Current Research Projects
The International Migrants Bill of Rights (IMBR) Initiative conducts cutting-edge, interdisciplinary, research on the human rights of migrants and then fosters opportunities for action and innovation to reshape the way the world treats people who cross international borders.
Global Migration Governance Project
The IMBR Initiative has influenced the United Nations International Dialogue on Migration. Following the New York Declaration, the IMBR provided a critical analysis gauging that document’s successes and shortcomings. Through sustained engagement with key State missions to the UN, and analysis that evolved as the Global Compacts evolved, the IMBR Initiative presented key findings at preparatory meetings in Geneva, written analysis of initial drafts of the Compacts, and informal contact with the offices of the co-facilitators, States, and civil society in order to provide technical support and legal commentary on specific questions throughout the drafting process. The IMBR Initiative made contributions that helped shape State commitments in the Global Compact on Migration, including related to the following: non-refoulement, vulnerable migrants, prohibited grounds for discrimination, detention, due process, freedoms, and references to human rights
Regional Human Rights Standards Project
The IMBR Initiative has worked closely with the Inter-American Commission on Human Rights since 2013 to develop an Americas-specific set of principles for the rights of migrants. Despite the fact that the Americas has a rich migration history and a robust human rights system, a surprising gap persists: the lack of a single set of norms or guidelines for human rights during the migration process. The Inter-American Principles, while drawing upon regional jurisprudence, largely reflect the influence and language of the IMBR (in many cases verbatim). The draft Principles were circulated for comments by stakeholders in early 2019.

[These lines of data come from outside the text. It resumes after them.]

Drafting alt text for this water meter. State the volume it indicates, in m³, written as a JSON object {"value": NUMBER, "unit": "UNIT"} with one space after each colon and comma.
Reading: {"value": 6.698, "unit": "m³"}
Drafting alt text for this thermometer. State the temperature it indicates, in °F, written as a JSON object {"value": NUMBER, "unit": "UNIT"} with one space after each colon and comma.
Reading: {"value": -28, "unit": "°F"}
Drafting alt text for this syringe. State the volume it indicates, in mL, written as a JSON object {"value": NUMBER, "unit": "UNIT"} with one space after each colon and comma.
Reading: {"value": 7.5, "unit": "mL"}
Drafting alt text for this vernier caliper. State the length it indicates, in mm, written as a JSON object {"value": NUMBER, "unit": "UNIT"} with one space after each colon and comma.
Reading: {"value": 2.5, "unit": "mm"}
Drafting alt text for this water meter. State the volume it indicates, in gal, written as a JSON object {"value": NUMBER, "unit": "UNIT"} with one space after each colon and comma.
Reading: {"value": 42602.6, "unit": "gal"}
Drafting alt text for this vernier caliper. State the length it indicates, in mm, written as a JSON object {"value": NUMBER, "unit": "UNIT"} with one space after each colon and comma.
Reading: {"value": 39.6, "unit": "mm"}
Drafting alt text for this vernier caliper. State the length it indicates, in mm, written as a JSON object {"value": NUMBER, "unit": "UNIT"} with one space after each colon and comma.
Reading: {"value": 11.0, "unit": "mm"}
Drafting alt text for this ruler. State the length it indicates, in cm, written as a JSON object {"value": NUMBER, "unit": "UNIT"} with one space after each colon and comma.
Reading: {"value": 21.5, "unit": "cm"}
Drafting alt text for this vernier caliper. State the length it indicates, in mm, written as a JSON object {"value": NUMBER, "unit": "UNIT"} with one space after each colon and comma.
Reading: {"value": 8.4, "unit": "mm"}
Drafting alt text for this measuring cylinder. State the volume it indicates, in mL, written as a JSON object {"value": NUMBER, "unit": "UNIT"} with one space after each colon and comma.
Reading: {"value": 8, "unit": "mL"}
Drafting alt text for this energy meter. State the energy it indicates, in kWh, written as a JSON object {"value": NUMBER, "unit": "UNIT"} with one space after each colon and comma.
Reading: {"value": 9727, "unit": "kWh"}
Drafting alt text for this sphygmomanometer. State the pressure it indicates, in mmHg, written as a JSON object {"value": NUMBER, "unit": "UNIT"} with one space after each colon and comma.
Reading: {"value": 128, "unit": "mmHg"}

Migrants Rights Database Project
The IMBR Initiative has created a set of novel indicators to evaluate State compliance with the IMBR’s norms and, through support from the World Bank’s KNOMAD program, piloted the indicators in five principal destination States: Germany, Mexico, Russia, South Africa, and Turkey. The results represent a powerful tool for identifying common legal baselines and benchmarking State compliance with the law and, through this, identifying specific areas to change State practice. The Initiative is now working, with the support of the Swiss Agency for International Development, to add another 30 countries to what will be the first, global database evaluating State compliance with the human rights of all migrants.